By Carol Stiffler
The Feeding America truck rolled into Newberry on Wednesday, June 1, carrying 450 boxes of dairy and 450 boxes of produce to feed local families in need.
Ken Estelle, CEO of Feeding America of West Michigan, drove the truck to town himself and assisted with the distribution, which he said is one of the larger distribution spots in the U.P.
“We were surprised at how quickly the need increased across the board,” Estelle said.
Typically, economic woes build slowly and lead to a gradual increased need. But with a sudden state lockdown and unemployment benefits that took a long time to unravel, the need for food assistance basically doubled overnight.
Estelle said Feeding America typically assisted about 200 local households on distribution days last year. This year, they were feeding between 400 and 500 households at each visit, and supplies were often exhausted before the line of recipients had been satisfied.
“Families in the U.P. were harder hit,” Estelle said. “The U.P. is a clear priority for us.”
Last week’s food stop brought 23,000 pounds of food and cost about $3,500 – costs that were covered by an assisting agency. But the retail value of all that food was about $50,000, and was worth about $100 per household.
Needing help and accepting it are two different things, though. Estelle said some of the people now receiving food from Feeding America are there for the first time in their lives.
“People in the U.P. are proud and independent,” Estelle said. “It’s harder in some cases for people to ask for help.”
Estelle says he doesn’t want anyone to go hungry and that he often has conversations with people who don’t want to ask for help.
“I ask them ‘Do you have food for tomorrow?’” he said. “If you’re not sure, that’s why we’re here.”
It’s not a food shortage, he said. One the one hand, there are families who are having trouble affording food in the wake of the coronavirus pandemic. On the other, there are farmers who are having to let their food go to waste because the infrastructure is failing to get their food onto tables.
Estelle said more than 100 different farmers sell their produce to Feeding America. “The farms have the food, and they’ll tell you,” he said.

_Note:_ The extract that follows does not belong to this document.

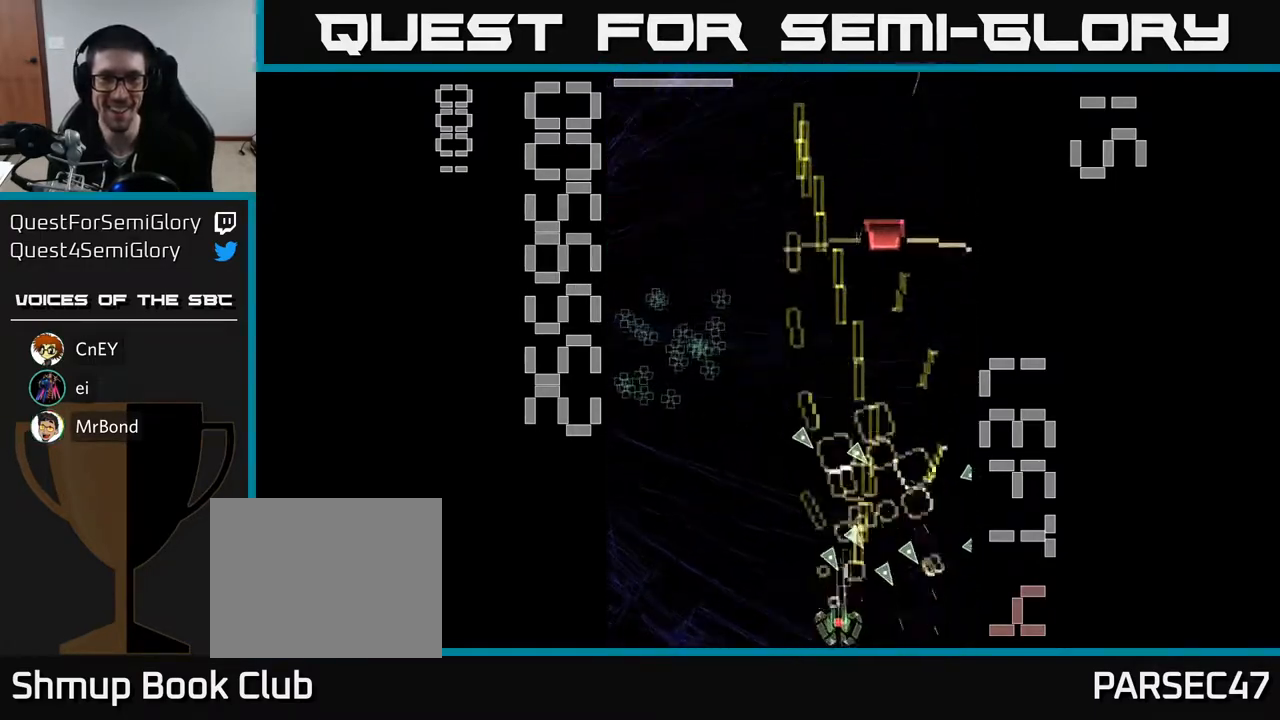
{"buttons": ["X", "R2", "DPAD_UP", "DPAD_RIGHT"], "left_stick": "center", "events": [[167, "DPAD_UP", "down"], [300, "DPAD_LEFT", "up"], [367, "DPAD_RIGHT", "down"]]}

Feeding America of West Michigan works with communities and organizations to pay for food in massive quantities and distribute it across the Upper Peninsula and portions of the lower peninsula. Teams of volunteers sort the food in warehouses and prepare it for shipment.
Once the truck reaches a distribution site, the food is passed out without stipulations.
“They just have to say ‘We need food,’” Estelle said. “We don’t investigate.” That includes not asking where someone lives, and families have been known to come from towns in other counties to pick up food when the truck is in Newberry.
There may be a few people abusing the system, he acknowledged, but it’s a very small percentage and he doesn’t want to divert resources to identify them.
“I’d rather feed the 98 percent that are needing the help,” he said.
Mary Archambeau, director of the Luce County LINK and a principal coordinator of the local Feeding America effort, knows what it means to the people who receive the help. At last week’s pick-up, 564 people from 15 communities received the food assistance.
“I see more elders than families going through the line and they are all very grateful to Feeding America for being there,” she said.